Your objective
Each record should be output exactly, with every character kept.

Available data

###

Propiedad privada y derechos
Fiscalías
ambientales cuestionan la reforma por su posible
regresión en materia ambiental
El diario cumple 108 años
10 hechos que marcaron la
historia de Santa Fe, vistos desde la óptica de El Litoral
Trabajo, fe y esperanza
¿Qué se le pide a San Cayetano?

###

Finished exercise
Propiedad privada y derechos
Fiscalías
ambientales cuestionan la reforma por su posible
regresión en materia ambiental
El diario cumple 108 años
10 hechos que marcaron la
historia de Santa Fe, vistos desde la óptica de El Litoral
Trabajo, fe y esperanza
¿Qué se le pide a San Cayetano?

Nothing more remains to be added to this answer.